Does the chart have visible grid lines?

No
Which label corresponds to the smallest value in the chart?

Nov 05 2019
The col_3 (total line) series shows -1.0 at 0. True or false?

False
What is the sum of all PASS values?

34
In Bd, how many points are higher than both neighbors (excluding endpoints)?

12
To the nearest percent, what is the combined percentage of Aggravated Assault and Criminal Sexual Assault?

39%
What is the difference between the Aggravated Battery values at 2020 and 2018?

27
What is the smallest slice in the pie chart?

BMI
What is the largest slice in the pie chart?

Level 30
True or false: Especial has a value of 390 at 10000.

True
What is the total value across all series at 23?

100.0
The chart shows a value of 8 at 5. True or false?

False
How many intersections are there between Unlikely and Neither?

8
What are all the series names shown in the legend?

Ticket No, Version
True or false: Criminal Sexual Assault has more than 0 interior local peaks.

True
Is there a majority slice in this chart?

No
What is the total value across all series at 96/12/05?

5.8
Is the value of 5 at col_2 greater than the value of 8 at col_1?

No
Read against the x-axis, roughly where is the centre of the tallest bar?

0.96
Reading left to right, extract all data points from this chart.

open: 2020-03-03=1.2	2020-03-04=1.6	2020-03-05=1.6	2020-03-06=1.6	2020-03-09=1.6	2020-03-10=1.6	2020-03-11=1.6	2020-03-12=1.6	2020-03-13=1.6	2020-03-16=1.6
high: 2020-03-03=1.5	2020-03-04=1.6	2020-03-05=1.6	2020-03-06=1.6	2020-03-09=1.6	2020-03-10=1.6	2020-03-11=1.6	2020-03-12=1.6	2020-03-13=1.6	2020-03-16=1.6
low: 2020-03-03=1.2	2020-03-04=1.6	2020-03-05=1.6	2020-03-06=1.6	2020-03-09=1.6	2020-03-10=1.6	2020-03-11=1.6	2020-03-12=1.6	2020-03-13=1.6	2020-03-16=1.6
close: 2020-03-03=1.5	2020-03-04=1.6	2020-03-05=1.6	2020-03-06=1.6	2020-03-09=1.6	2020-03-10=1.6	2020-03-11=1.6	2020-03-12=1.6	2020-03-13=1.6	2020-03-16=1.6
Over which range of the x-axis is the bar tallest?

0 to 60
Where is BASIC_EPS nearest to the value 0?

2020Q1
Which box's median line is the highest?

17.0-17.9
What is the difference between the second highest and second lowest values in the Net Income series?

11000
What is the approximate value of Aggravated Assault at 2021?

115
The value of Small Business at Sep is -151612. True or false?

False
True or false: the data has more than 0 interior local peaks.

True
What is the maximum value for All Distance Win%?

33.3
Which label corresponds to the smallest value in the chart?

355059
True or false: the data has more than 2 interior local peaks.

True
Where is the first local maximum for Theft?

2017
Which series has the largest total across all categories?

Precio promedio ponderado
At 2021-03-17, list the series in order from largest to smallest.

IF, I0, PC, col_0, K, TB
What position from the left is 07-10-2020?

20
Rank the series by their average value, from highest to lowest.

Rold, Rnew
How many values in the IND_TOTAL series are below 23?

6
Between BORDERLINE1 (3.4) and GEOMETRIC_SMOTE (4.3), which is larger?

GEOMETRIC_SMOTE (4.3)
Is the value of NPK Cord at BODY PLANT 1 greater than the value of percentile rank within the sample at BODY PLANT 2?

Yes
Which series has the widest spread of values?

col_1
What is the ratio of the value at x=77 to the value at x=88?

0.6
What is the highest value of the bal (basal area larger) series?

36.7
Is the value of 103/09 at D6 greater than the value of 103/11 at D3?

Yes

▸ **Your task**
Rewrite all the records above, substituting "wedge" for every occurrence of "slice" and leaving everything else unchanged.

▸ **Written answer**
Does the chart have visible grid lines?

No
Which label corresponds to the smallest value in the chart?

Nov 05 2019
The col_3 (total line) series shows -1.0 at 0. True or false?

False
What is the sum of all PASS values?

34
In Bd, how many points are higher than both neighbors (excluding endpoints)?

12
To the nearest percent, what is the combined percentage of Aggravated Assault and Criminal Sexual Assault?

39%
What is the difference between the Aggravated Battery values at 2020 and 2018?

27
What is the smallest wedge in the pie chart?

BMI
What is the largest wedge in the pie chart?

Level 30
True or false: Especial has a value of 390 at 10000.

True
What is the total value across all series at 23?

100.0
The chart shows a value of 8 at 5. True or false?

False
How many intersections are there between Unlikely and Neither?

8
What are all the series names shown in the legend?

Ticket No, Version
True or false: Criminal Sexual Assault has more than 0 interior local peaks.

True
Is there a majority wedge in this chart?

No
What is the total value across all series at 96/12/05?

5.8
Is the value of 5 at col_2 greater than the value of 8 at col_1?

No
Read against the x-axis, roughly where is the centre of the tallest bar?

0.96
Reading left to right, extract all data points from this chart.

open: 2020-03-03=1.2	2020-03-04=1.6	2020-03-05=1.6	2020-03-06=1.6	2020-03-09=1.6	2020-03-10=1.6	2020-03-11=1.6	2020-03-12=1.6	2020-03-13=1.6	2020-03-16=1.6
high: 2020-03-03=1.5	2020-03-04=1.6	2020-03-05=1.6	2020-03-06=1.6	2020-03-09=1.6	2020-03-10=1.6	2020-03-11=1.6	2020-03-12=1.6	2020-03-13=1.6	2020-03-16=1.6
low: 2020-03-03=1.2	2020-03-04=1.6	2020-03-05=1.6	2020-03-06=1.6	2020-03-09=1.6	2020-03-10=1.6	2020-03-11=1.6	2020-03-12=1.6	2020-03-13=1.6	2020-03-16=1.6
close: 2020-03-03=1.5	2020-03-04=1.6	2020-03-05=1.6	2020-03-06=1.6	2020-03-09=1.6	2020-03-10=1.6	2020-03-11=1.6	2020-03-12=1.6	2020-03-13=1.6	2020-03-16=1.6
Over which range of the x-axis is the bar tallest?

0 to 60
Where is BASIC_EPS nearest to the value 0?

2020Q1
Which box's median line is the highest?

17.0-17.9
What is the difference between the second highest and second lowest values in the Net Income series?

11000
What is the approximate value of Aggravated Assault at 2021?

115
The value of Small Business at Sep is -151612. True or false?

False
True or false: the data has more than 0 interior local peaks.

True
What is the maximum value for All Distance Win%?

33.3
Which label corresponds to the smallest value in the chart?

355059
True or false: the data has more than 2 interior local peaks.

True
Where is the first local maximum for Theft?

2017
Which series has the largest total across all categories?

Precio promedio ponderado
At 2021-03-17, list the series in order from largest to smallest.

IF, I0, PC, col_0, K, TB
What position from the left is 07-10-2020?

20
Rank the series by their average value, from highest to lowest.

Rold, Rnew
How many values in the IND_TOTAL series are below 23?

6
Between BORDERLINE1 (3.4) and GEOMETRIC_SMOTE (4.3), which is larger?

GEOMETRIC_SMOTE (4.3)
Is the value of NPK Cord at BODY PLANT 1 greater than the value of percentile rank within the sample at BODY PLANT 2?

Yes
Which series has the widest spread of values?

col_1
What is the ratio of the value at x=77 to the value at x=88?

0.6
What is the highest value of the bal (basal area larger) series?

36.7
Is the value of 103/09 at D6 greater than the value of 103/11 at D3?

Yes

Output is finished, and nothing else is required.